Oct. 22
From Pass Mtn Hut to Hawksbill Gap; 14.3 miles
Very windy night last night - hard to sleep. Awoke at one time to find the back of my tent had blown down. Had to crawl out of the tent and pound the stake back into the hard ground. Still, was able to get an early morning start. On the way to Thorton Gap, a determined doe blocked my path. She would not be dissuaded until I clicked my poles together and then scampered off into the woods, the white tail waving in defeat. At the base of Mary's Rock, Mercy was apprehensive about the stiff climb awaiting us. I went ahead to tackle it and arrived about 45 minutes later to a cold and windy summit, so much so that it was difficult to enjoy the view. Mercy arrived another 45 minutes later. At the recently opened Byrds Nest shelter, Mercy made the decision to only go as far as Skyland while I would head for the intended destination - Rock Spring Hut. She decided the distance that day of 15 miles was too far for her. She would hitch a ride to Big Meadows from Skyland and stay at the campground there. So we parted company and I made tracks for a 15 mile day. The day was clear but cold and I made good time, enjoying the magnificent views along the way. But as the day progressed, I realized I'd be in for a cold night at Rock Spring, and with a 25 degree bag, I would likely not be warm enough. After talking with Skipper on the cell, I decided to have him pick me up at Hawksbill Gap, just short of my intended goal, and take me home for the night. Paul Bunyan was planning to return anyway the next morning to resupply Mercy, so he could drop me off. Skipper and I tried looking for Mercy to take her home as well but failed to find her. So I traveled home for an unexpected "hostel" stay and glad I did. Resupplied and took a shower.
A trail in autumn
Oct. 23From Hawksbill Gap to Bearfence Mtn Hut; 12.1 miles
Good to be home sweet home, I must say, in a nice bed. Had a big breakfast, then PB drove me to my starting point at Hawksbill Gap. It was there I discovered I had left my hiking poles in Skipper's car the night before. What a sad discovery. So I made do with two sticks other hikers had left at the trailhead and used them to make my way along the trail. Finally caught up with Mercy on a flat section of trail south of Big Meadows where she talked of the very cold night endured at Big Meadows. She was not happy to hear I had been at home - though we had tried our best to find her. We made good time to Bearfence Hut where Skipper met us with warm chocolate chip cookies and my beloved hiking poles. Spent time together at the site until he had to leave. I moved my tent to another camping area as the place became inundated with hikers arriving, and I had a peaceful night alone in a spot overlooking the hut area.
Oct 24
From Bearfence Mtn Hut to Smith Roach Gap; 13.5 miles
Hiked out in an overcast, slightly misting day with a cold wind. Hard to hike while trying to stay warm. At South River picnic grounds, I ran into a nice couple who gave me a bottle of water since the water supply had been turned off. They also gave me the weather report - rain coming in that night. I gave Skipper a call to see if he would pick us up at Smith Roach Gap for a night at home instead of spending a wet cold night at Hightop shelter - our destination that evening. The shelter itself is only a mere fifteen or so miles from our home, so it made sense to be in a warm place for the night. The only problem was, I had left Mercy by South River and was uncertain where she was on the trail to give her the news. I hiked on in the hopes of running into her. Never saw her, even as I crossed over Swift Run Gap and Rt 211 to enter the southern section of the park.A climb over Hightop mountain yielded an interesting view of the valley with rolling clouds.

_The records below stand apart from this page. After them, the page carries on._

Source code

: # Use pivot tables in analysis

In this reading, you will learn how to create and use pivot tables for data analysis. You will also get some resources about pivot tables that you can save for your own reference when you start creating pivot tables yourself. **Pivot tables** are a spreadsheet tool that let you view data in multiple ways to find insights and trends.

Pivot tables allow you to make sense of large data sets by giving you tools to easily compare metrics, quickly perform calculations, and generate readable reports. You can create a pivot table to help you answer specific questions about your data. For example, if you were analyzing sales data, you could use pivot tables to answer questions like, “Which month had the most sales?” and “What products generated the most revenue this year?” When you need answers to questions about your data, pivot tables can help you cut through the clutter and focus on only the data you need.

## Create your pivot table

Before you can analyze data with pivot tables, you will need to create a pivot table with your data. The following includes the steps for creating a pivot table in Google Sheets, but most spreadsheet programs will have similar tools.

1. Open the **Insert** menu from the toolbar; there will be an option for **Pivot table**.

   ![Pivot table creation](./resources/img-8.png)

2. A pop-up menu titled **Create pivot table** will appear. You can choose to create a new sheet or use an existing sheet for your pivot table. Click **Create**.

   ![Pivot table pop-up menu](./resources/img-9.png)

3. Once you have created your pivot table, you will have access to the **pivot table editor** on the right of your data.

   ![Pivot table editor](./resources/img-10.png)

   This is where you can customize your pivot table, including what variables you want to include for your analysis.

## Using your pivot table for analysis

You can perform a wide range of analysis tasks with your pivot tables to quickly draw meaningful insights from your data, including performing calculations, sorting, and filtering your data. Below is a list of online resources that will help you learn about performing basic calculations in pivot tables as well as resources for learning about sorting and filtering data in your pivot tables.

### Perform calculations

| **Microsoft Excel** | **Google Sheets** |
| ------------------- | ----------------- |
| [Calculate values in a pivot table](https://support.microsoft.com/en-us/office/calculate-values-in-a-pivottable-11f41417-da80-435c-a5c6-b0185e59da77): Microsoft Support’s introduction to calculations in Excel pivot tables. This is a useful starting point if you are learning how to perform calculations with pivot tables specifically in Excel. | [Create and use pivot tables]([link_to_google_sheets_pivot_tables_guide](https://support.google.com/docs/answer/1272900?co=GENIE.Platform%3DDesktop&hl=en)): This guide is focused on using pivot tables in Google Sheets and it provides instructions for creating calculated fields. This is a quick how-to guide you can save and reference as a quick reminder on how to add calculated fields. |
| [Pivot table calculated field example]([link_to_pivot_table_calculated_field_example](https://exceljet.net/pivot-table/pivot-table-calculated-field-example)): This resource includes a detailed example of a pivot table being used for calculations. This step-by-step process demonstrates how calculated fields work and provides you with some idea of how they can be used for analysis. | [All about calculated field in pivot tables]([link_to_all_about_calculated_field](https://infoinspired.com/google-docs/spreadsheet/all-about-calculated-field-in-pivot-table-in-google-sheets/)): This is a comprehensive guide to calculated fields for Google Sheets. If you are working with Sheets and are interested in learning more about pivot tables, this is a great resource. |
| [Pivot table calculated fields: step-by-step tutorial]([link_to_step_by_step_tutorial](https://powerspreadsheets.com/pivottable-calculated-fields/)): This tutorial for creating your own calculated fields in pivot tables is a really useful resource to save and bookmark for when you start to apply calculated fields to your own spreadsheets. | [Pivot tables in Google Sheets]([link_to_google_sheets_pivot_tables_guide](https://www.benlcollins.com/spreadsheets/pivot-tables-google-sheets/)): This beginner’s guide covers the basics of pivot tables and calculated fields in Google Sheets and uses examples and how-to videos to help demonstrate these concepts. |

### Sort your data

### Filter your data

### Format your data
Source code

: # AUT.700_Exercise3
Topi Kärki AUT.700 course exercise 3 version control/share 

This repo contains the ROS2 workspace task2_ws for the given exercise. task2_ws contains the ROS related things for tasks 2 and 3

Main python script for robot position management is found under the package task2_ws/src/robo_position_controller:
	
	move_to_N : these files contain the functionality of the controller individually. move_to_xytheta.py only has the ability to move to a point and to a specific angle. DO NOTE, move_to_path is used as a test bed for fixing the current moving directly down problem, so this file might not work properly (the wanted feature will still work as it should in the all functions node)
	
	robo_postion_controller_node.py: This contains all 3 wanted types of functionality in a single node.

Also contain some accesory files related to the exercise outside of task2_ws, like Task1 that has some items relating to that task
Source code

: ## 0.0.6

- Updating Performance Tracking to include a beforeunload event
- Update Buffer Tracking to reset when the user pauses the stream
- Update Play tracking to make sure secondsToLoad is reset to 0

I met Skipper at Smith Roach Gap, and after a search of the trail, we finally hiked back to Hightop Hut where we found Mercy. She had gotten there shortly before I passed through. She was delighted to hear we would be spending the night back at our house. We enjoyed pizza and conversation, thankful not to be out in the rain that night, though tomorrow was certain to yield a wet and soggy day on the trail. But that is another day.